5 career prospects after LLM in Criminal Law
With the rise in white-collar crimes, the prospects look bright for students wanting to pursue a degree in Criminal Law
In recent times, many practicing lawyers are enrolling themselves in LL.M. programs to enhance their professional skills and gain specialised knowledge. The fast-growing pace of the legal profession makes it one of the most lucrative and respected careers in India today. There are many options to consider when it comes to choosing a specialisation for your LLM degree. However, an LLM in Criminal Law is much sought after for a promising career.
Roles and responsibilities of a criminal lawyer:
Criminal Law can be generally defined as the branch of law that majorly classifies crimes and provides effective ways or approaches that can be followed for their punishment. A criminal lawyer is expected to defend clients charged with criminal offenses. This can cover a wide range of criminal offenses such as domestic violence, sex offences, drug crimes, violent crimes, theft, fraud, and driving under the influence of alcohol (DUI). A criminal lawyer can, of course, specialise in one area and become a drug offence solicitor, traffic lawyer, or sex offence lawyer, but in general, he must be able to handle a diverse spectrum of criminal offenses. A criminal lawyer will be required to handle bail bond hearings, trial hearings, parole and probation hearings, and present plea bargains. He must be skilled at building a case strategy and negotiate a plea bargain with the prosecution to lessen the charges.
There are ample job profiles available for criminal lawyers that one can opt for based on one’s interests and skillsets. Some of the job roles for criminal lawyers are given in detail below:
Parole and Probation officer: Both parole and probation officers have very similar jobs. The main difference between the two is that probation officers work with convicted criminals who are on probation (which means they don’t have to go to prison), while parole officers work with criminals who have already been to prison. Some common tasks performed by the two involves working with criminals and creating a plan to reintegrate them in our society, helping them find a place to live, employment or treatment for mental health issues if necessary, meet the lawbreakers and administer drug tests, monitor and evaluate their overall progress.

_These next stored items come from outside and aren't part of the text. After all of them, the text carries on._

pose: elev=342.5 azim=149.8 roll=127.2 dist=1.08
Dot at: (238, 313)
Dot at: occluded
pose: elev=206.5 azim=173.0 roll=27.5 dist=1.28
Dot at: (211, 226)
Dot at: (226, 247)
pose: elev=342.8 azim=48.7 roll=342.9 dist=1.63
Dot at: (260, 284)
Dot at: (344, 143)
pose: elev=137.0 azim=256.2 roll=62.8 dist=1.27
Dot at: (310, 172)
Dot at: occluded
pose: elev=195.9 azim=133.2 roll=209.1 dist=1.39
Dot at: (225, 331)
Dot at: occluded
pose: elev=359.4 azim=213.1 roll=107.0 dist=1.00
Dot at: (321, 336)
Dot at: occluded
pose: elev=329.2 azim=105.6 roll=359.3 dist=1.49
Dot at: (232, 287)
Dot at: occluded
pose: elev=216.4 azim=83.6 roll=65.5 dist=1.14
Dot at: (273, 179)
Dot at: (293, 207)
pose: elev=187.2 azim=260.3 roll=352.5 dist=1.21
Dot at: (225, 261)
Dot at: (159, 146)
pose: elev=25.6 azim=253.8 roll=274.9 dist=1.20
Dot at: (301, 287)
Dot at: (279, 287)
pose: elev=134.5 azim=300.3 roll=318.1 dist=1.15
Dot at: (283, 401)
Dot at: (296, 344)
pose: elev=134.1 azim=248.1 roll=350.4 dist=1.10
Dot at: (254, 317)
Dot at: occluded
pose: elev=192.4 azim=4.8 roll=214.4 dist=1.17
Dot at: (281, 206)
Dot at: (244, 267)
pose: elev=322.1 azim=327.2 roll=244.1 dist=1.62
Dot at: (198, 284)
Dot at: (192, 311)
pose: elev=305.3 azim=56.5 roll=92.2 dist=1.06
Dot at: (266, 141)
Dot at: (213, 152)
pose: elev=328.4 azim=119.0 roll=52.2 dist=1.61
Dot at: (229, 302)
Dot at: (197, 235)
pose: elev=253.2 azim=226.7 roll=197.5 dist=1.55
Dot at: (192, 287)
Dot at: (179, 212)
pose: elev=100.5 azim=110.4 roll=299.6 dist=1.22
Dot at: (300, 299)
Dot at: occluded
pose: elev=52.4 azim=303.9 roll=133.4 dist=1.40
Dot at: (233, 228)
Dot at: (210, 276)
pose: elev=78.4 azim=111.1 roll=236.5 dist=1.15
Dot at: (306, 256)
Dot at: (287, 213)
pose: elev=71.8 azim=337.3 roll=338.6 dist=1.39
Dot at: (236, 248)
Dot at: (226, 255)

Private Investigator: The job of a private investigator is to conduct interviews with people to collect information and identify patterns, research information (on the internet or other resources) to learn more about the suspect, perform surveillance, i.e. follow suspects, record them and their daily activities, make reports and keep clients up to date with the progress of the investigation.
Government Advocate: Government advocates are hired by the state or central government to represent them in court cases. To become a Government Advocate, one has to take the recruitment exams conducted by UPSC and State Level Public Commission. Government Advocates are selected based on the same to represent the government.
Criminal Psychologist: Criminal psychologists study criminals and crimes to understand why they break the law. They evaluate offenders and establish what is the risk of recidivism. Working with law enforcement, making psychological assessments of suspects or criminals; counselling criminal offenders is often a part of their job.
Lecturer: A lecturer who specialises in criminal law will be responsible for teaching undergraduate and postgraduate courses in Criminal Law and its practices. A criminal law lecturer will be responsible for undertaking and developing high-quality research and scholarly publishing. Lawyers who have an advanced qualification, relevant experience and research in criminal law usually become lecturers in the respective specialisation.